México, Honduras, El Salvador y Estados Unidos exigen a todo viajero extranjero un pasaporte vigente para autorizar su ingreso. Quienes postergaron la renovación y llegan con el documento vencido, o dentro del margen mínimo exigido, pueden quedar afuera del vuelo o ser rechazados en el control migratorio.
El Instituto Nacional de Migración de México, el Instituto Guatemalteco equivalente en la región centroamericana y la Oficina de Aduanas y Protección Fronteriza (CBP) de Estados Unidos son las autoridades que fiscalizan este requisito. El problema suele aparecer antes de viajar, cuando la aerolínea revisa la documentación en el check-in.
¿Qué exige cada país en materia de vigencia del pasaporte?
El requisito de pasaporte vigente es común a los cuatro países, pero el margen mínimo exigido varía según el destino. Ninguno acepta el documento vencido bajo ninguna prórroga o justificación.
Estos son los criterios que aplica cada país:
- México: el pasaporte debe estar vigente y cubrir toda la estadía, sin un mínimo de meses adicionales exigido por ley.
- Honduras: además de la vigencia, pueden surgir inconvenientes si el vencimiento cae dentro de los seis meses posteriores al ingreso.
- El Salvador: exige un documento vigente por la duración del viaje; los ciudadanos del bloque CA-4 pueden ingresar solo con su documento nacional de identidad.
- Estados Unidos: la CBP pide, como norma general, seis meses de vigencia posteriores a la estadía, salvo para los países exentos del “Six-Month Club”, que solo necesitan validez durante la permanencia.
¿Qué pasa si los viajeros no cumplen con este requisito?

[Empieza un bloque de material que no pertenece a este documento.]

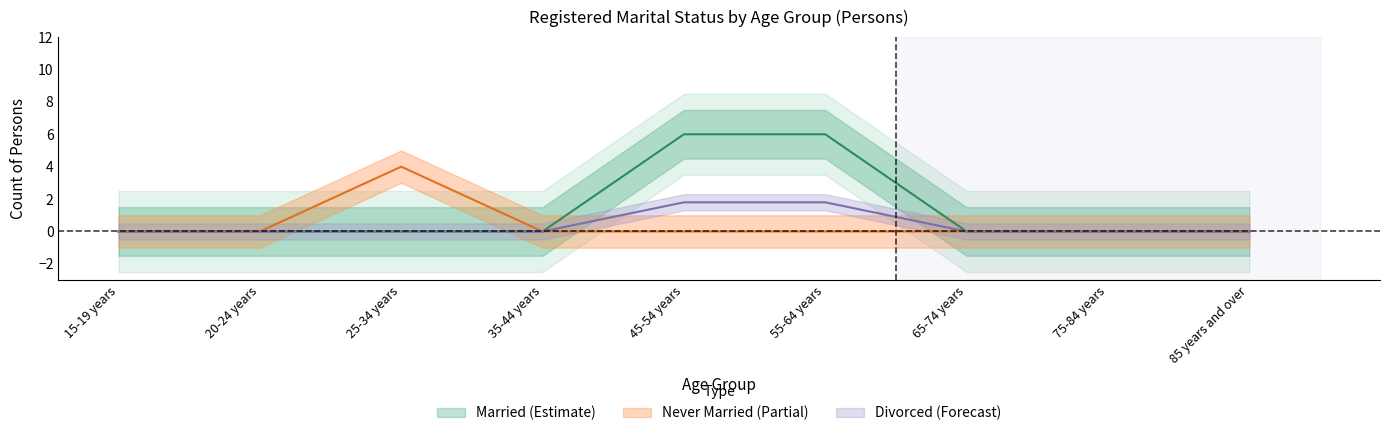

True or false: Married has more than 1 interior local peaks.

False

Si el pasaporte no cumple la vigencia exigida, la aerolínea puede negar el embarque en el origen para evitar sanciones en destino, o la autoridad migratoria puede rechazar el ingreso directamente en la frontera. La decisión final siempre queda en manos del agente migratorio que revisa la documentación.
Los cuatro países permiten iniciar el trámite de renovación aunque el pasaporte ya esté vencido, sin necesidad de justificar la demora, excepto en ciertos casos como el de Estados Unidos que requiere tramitar un nuevo documento de cero si el ejemplar original se emitió hace más de 15 años.
Aun así, conviene resolverlo con anticipación, porque los turnos y la entrega del nuevo documento pueden demorar varias semanas.